● What to do
Using the listing below, please gather every line containing the word "Instance".
--- Information given Enclosed Below ---
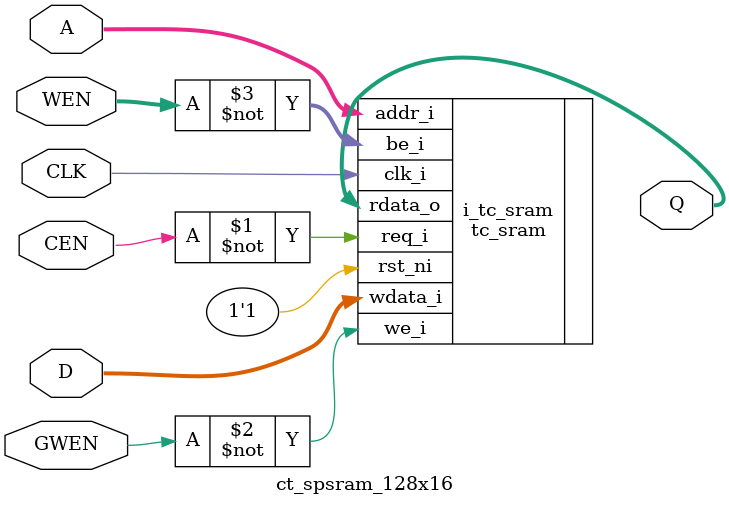
<source format=v>
/*Copyright 2019-2021 T-Head Semiconductor Co., Ltd.

Licensed under the Apache License, Version 2.0 (the "License");
you may not use this file except in compliance with the License.
You may obtain a copy of the License at

    http://www.apache.org/licenses/LICENSE-2.0

Unless required by applicable law or agreed to in writing, software
distributed under the License is distributed on an "AS IS" BASIS,
WITHOUT WARRANTIES OR CONDITIONS OF ANY KIND, either express or implied.
See the License for the specific language governing permissions and
limitations under the License.
*/

// &ModuleBeg; @22
module ct_spsram_128x16(
  A,
  CEN,
  CLK,
  D,
  GWEN,
  Q,
  WEN
);

// &Ports; @23
input   [6 :0]  A;   
input           CEN; 
input           CLK; 
input   [15:0]  D;   
input           GWEN; 
input   [15:0]  WEN; 
output  [15:0]  Q;   

// &Regs; @24

// &Wires; @25
wire    [6 :0]  A;   
wire            CEN; 
wire            CLK; 
wire    [15:0]  D;   
wire            GWEN; 
wire    [15:0]  Q;   
wire    [15:0]  WEN; 


//**********************************************************
//                  Parameter Definition
//**********************************************************
parameter ADDR_WIDTH = 7;
parameter DATA_WIDTH = 16;
parameter WE_WIDTH   = 16;

// &Force("bus","Q",DATA_WIDTH-1,0); @34
// &Force("bus","WEN",WE_WIDTH-1,0); @35
// &Force("bus","A",ADDR_WIDTH-1,0); @36
// &Force("bus","D",DATA_WIDTH-1,0); @37

  //********************************************************
  //*                        FPGA memory                   *
  //********************************************************
  //{WEN[15:14],WEN[13:12],WEN[11:10],WEN[ 9: 8],
  // WEN[ 7: 6],WEN[ 5: 4],WEN[ 3: 2],WEN[ 1: 0]}
//   &Instance("ct_f_spsram_128x16"); @45
tc_sram #(
  .NumWords   ( 1<<ADDR_WIDTH         ),
  .DataWidth  ( DATA_WIDTH            ),
  .ByteWidth  ( DATA_WIDTH/DATA_WIDTH ),
  .NumPorts   ( 32'd1 ),
  .Latency    ( 32'd1 ),
  .SimInit    ( "none"),
  .PrintSimCfg( 0     )
) i_tc_sram (
    .clk_i    ( CLK   ),
    .rst_ni   ( 1'b1  ),
    .req_i    ( ~CEN  ),
    .we_i     ( ~GWEN ),
    .be_i     ( ~WEN  ),
    .wdata_i  ( D     ),
    .addr_i   ( A     ),
    .rdata_o  ( Q     )
);

//   &Instance("ct_tsmc_spsram_128x16"); @51

// &ModuleEnd; @67
endmodule



</source>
--- End of Enclosed Information given ---
● Answer for this exercise
//   &Instance("ct_f_spsram_128x16"); @45
//   &Instance("ct_tsmc_spsram_128x16"); @51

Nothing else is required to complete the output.